[Given data]

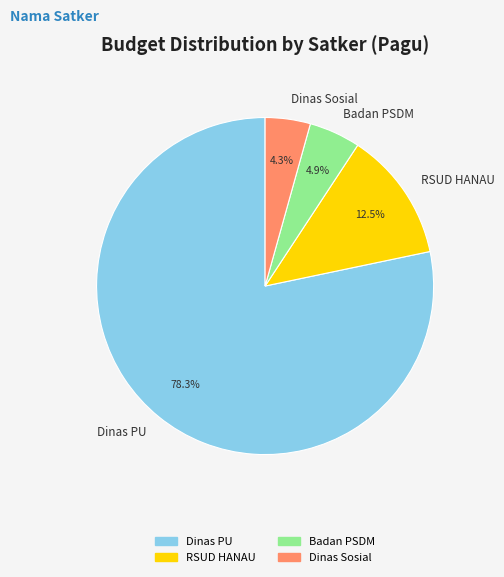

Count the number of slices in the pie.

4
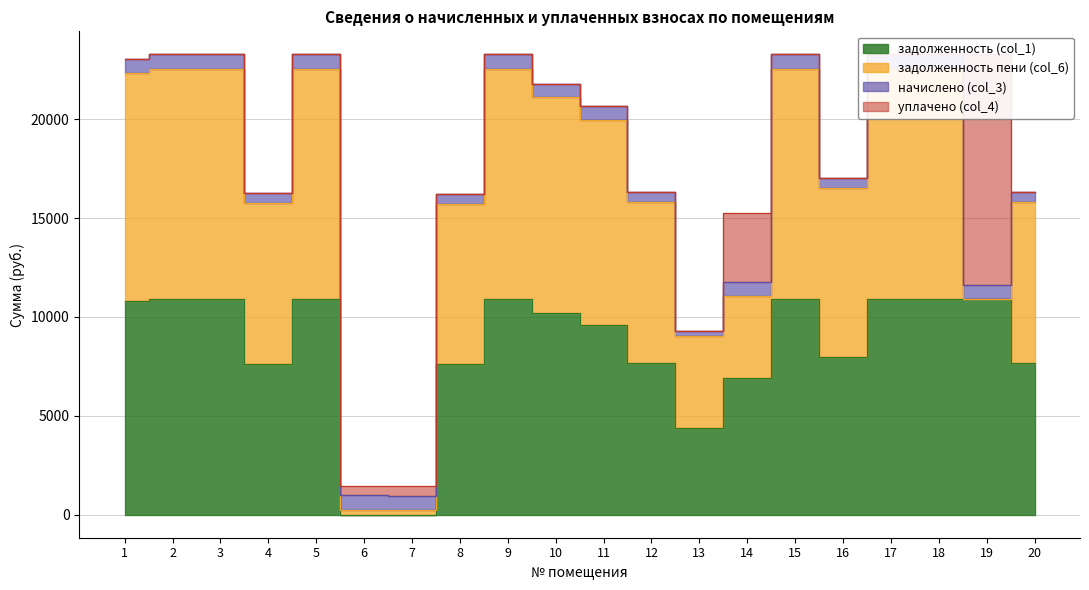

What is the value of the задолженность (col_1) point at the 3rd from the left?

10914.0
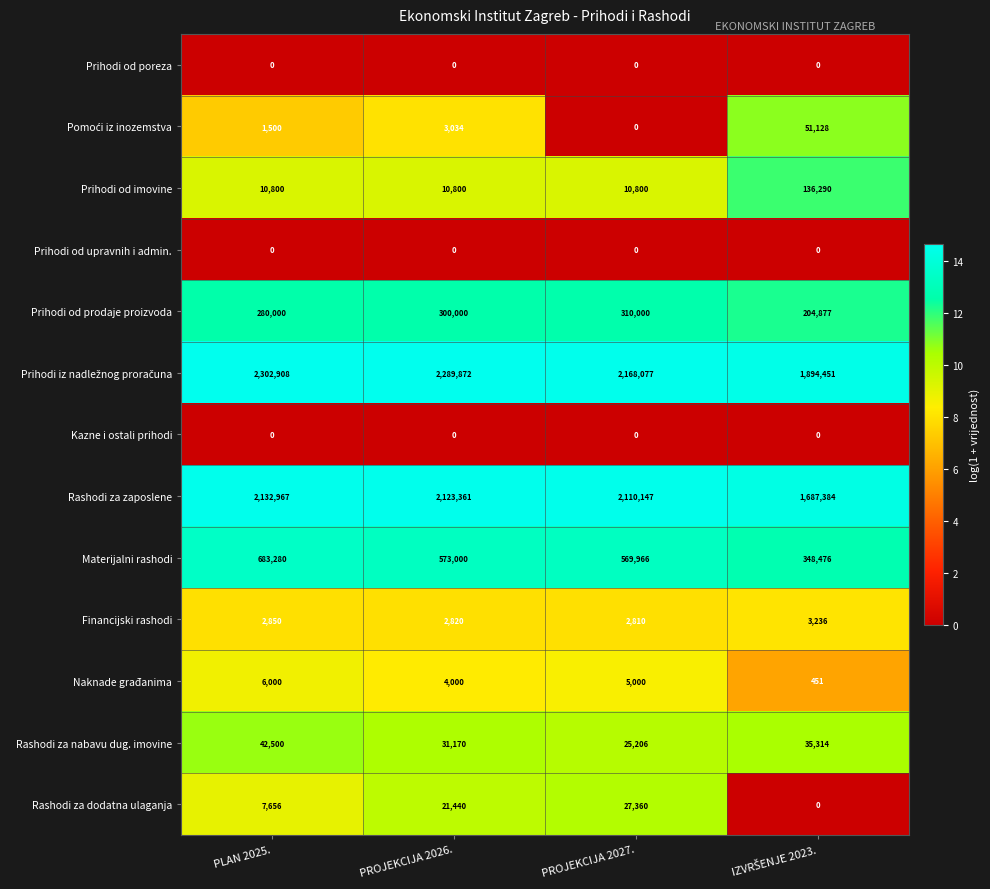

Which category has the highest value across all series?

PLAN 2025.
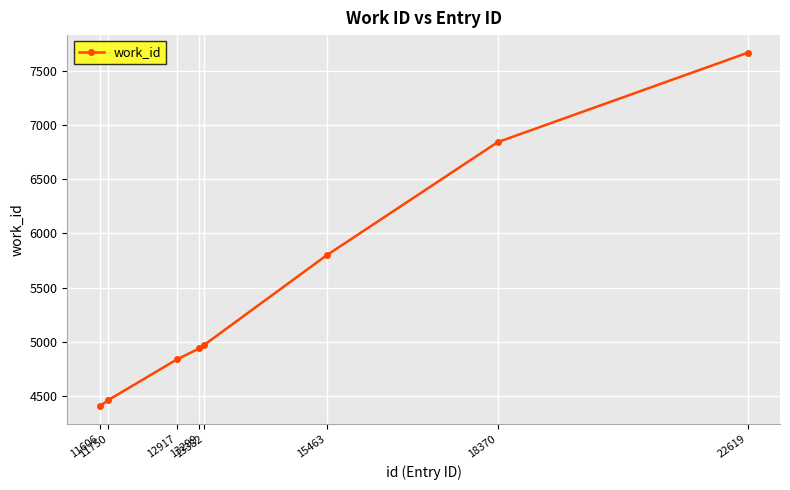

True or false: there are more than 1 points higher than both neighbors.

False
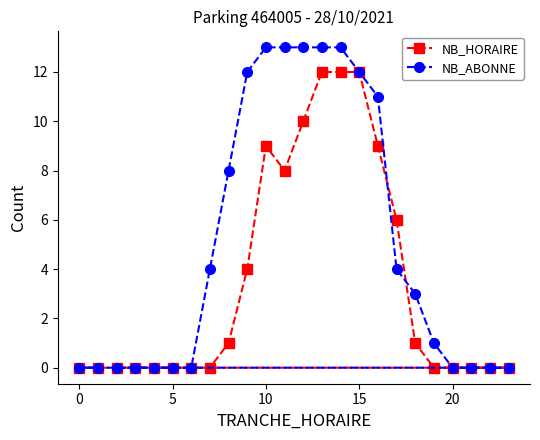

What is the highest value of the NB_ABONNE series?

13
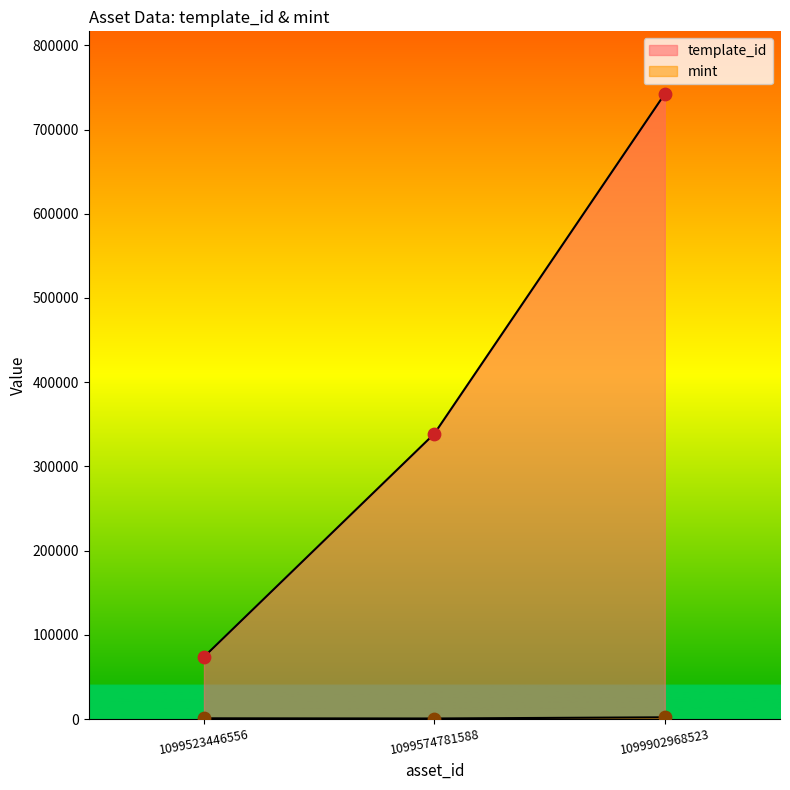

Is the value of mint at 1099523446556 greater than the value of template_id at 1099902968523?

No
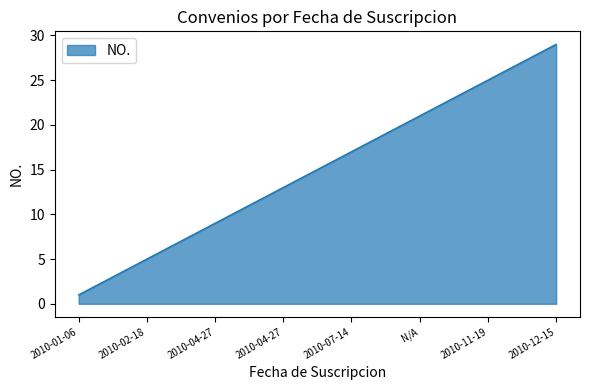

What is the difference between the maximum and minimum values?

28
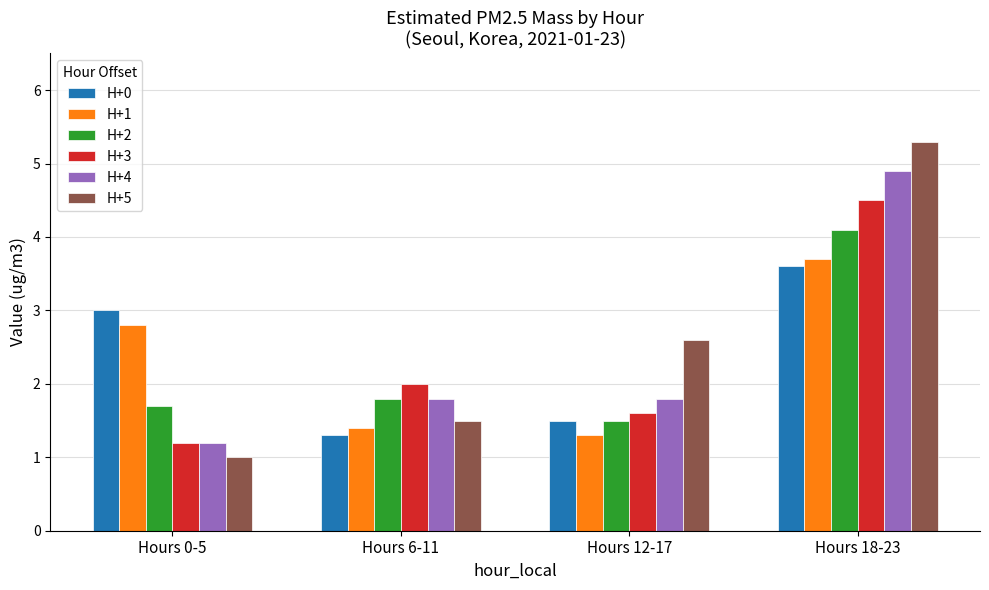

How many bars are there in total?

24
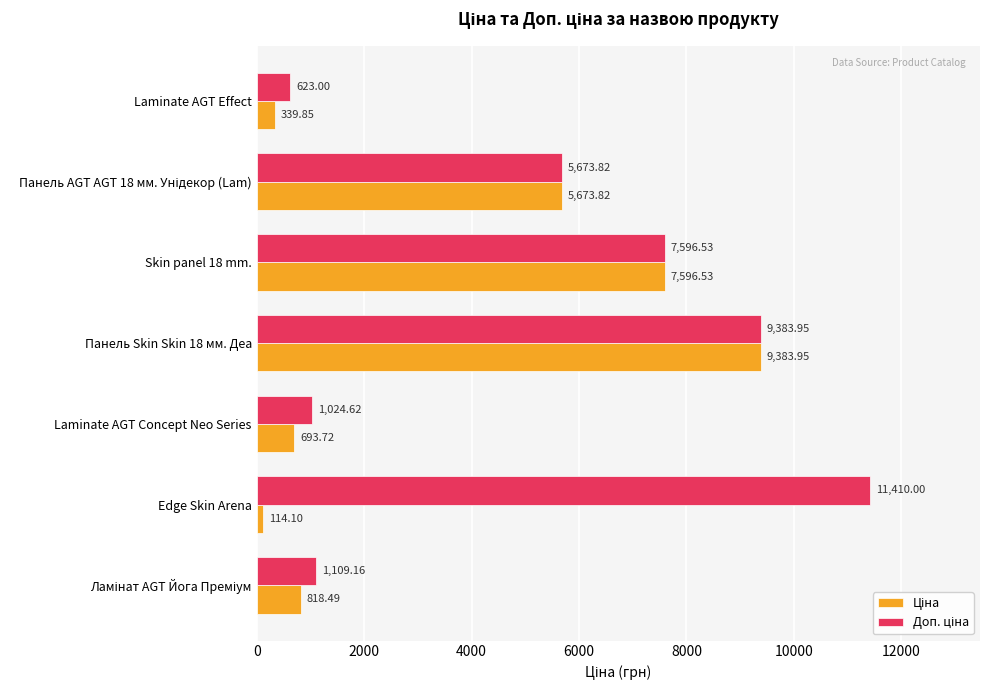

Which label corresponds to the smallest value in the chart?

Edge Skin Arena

[/Given data]

Activity
Copy out all of the data above word for word, leaving out the pictures.

Task output
Count the number of slices in the pie.

4

What is the value of the задолженность (col_1) point at the 3rd from the left?

10914.0

Which category has the highest value across all series?

PLAN 2025.

True or false: there are more than 1 points higher than both neighbors.

False

What is the highest value of the NB_ABONNE series?

13

Is the value of mint at 1099523446556 greater than the value of template_id at 1099902968523?

No

What is the difference between the maximum and minimum values?

28

How many bars are there in total?

24

Which label corresponds to the smallest value in the chart?

Edge Skin Arena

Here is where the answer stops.